*WHAT THE EXERCISE ASKS*
Please carry the passage below on hair drug testing in five siblings forward from its last sentence.

*SELECTED EXCERPT*
Further, to put forward our introductory assumption, subsequent specimens obtained from male and female siblings including 3 boys and 2 girls (aged 1–8 years) from a family were detailed. Results obtained at the first collection date and after a 6-month period are summarized in Table 3. At the first sampling date, in each of the 5 samples, cocaine including major metabolites, amphetamine, and THC were tested positive. THC-carboxylic acid was present in none of the samples; due to the small amount of hair available, the analyte could not be determined from the sample of the 5-year-old child at the time of first testing. The higher cocaine concentrations of the two youngest children may be explained through a closer contact to the drug-consuming mother. In addition, differences between boys and girls could be noticed; however, a conclusive explanation cannot be given.

Table 3 Changes in concentrations of cocaine, norcocaine, cocaethylene, benzoylecgonine, amphetamine, THC (ng/mg), and THC-carboxylic acid (pg/mg) in 5 siblings from a family at the first time and after a 6-month period of specimen collection. THC-carboxylic acid could not be determined from sample 3 due to the very low amount of hair; negative: < 0.1 pg/mg

Six months later, a second hair sample was collected for drug analysis (Table 3). In contrast to the first analysis, amphetamine was not detectable in any of the samples collected at the second date. Cocaine and benzoylecgonine were detectable in one sample only, but neither norcocaine nor cocaethylene were still present. In the specimen of this female twin, the highest cocaine and benzoylecgonine concentrations were measured in the first sample. However, concentrations of THC had increased meanwhile compared with the first time of collection. Also, traces of THC-carboxylic acid were detectable in the hair of the three younger children. Except the “cocaine” positive sample of the female twin, there was a decreasing tendency in THC concentrations with increasing age.

*DATA*
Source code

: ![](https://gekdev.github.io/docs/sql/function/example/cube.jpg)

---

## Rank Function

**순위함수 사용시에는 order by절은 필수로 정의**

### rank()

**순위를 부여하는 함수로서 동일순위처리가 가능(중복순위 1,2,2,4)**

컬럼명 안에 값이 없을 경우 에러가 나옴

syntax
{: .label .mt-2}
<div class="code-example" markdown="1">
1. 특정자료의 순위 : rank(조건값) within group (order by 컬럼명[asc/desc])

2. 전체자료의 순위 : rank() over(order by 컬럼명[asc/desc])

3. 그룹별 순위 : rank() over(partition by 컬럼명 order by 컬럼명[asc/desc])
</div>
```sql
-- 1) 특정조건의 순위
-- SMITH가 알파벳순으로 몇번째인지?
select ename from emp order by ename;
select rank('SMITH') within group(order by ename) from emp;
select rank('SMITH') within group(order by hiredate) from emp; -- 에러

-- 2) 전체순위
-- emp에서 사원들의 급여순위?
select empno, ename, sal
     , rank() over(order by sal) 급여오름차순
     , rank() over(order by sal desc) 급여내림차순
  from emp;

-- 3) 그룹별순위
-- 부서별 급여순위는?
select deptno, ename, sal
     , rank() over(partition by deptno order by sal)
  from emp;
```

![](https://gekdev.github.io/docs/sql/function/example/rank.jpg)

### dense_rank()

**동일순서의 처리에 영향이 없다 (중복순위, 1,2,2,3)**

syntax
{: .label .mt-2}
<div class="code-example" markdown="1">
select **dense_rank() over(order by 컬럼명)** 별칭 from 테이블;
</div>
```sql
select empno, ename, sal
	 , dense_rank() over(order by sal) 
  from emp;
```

*ANSWER AREA*
The changes in drug findings could be explained by the children having been taken from the cocaine-consuming parent to the cannabis-consuming parent after the first sample collection, this thesis is also supported by the findings of THC-carboxylic acid. This change in caregiver’s drug habits may support external contamination of the children hair. This is in line with the findings of Pragst et al. [26] showing that drugs being smoked or available as a powder are deposited to a higher degree onto children hair compared with those taken as a solid or fluid preparation. Also, authors showed a decreasing concentration with increasing age for nearly all drugs under investigation, which may result from a closer physical contact and a less resistant cuticle of the hair in the young age.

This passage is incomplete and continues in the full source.